Problem to work on
Every entry below is to be copied word for word, with its pictures removed.

Input records
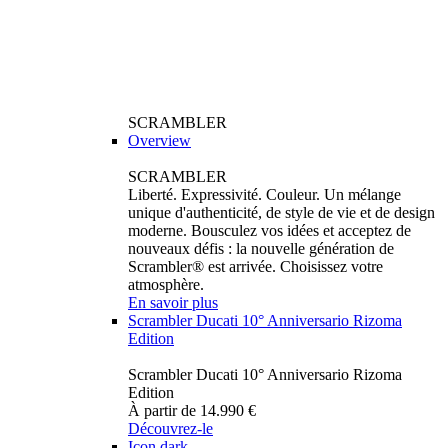
SCRAMBLER
Overview
SCRAMBLER
Liberté. Expressivité. Couleur. Un mélange
unique d'authenticité, de style de vie et de design
moderne. Bousculez vos idées et acceptez de
nouveaux défis : la nouvelle génération de
Scrambler® est arrivée. Choisissez votre
atmosphère.
En savoir plus
Scrambler Ducati 10° Anniversario Rizoma
Edition
Scrambler Ducati 10° Anniversario Rizoma
Edition
À partir de 14.990 €
Découvrez-le
Icon dark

Solution for this exercise
SCRAMBLER
Overview
SCRAMBLER
Liberté. Expressivité. Couleur. Un mélange
unique d'authenticité, de style de vie et de design
moderne. Bousculez vos idées et acceptez de
nouveaux défis : la nouvelle génération de
Scrambler® est arrivée. Choisissez votre
atmosphère.
En savoir plus
Scrambler Ducati 10° Anniversario Rizoma
Edition
Scrambler Ducati 10° Anniversario Rizoma
Edition
À partir de 14.990 €
Découvrez-le
Icon dark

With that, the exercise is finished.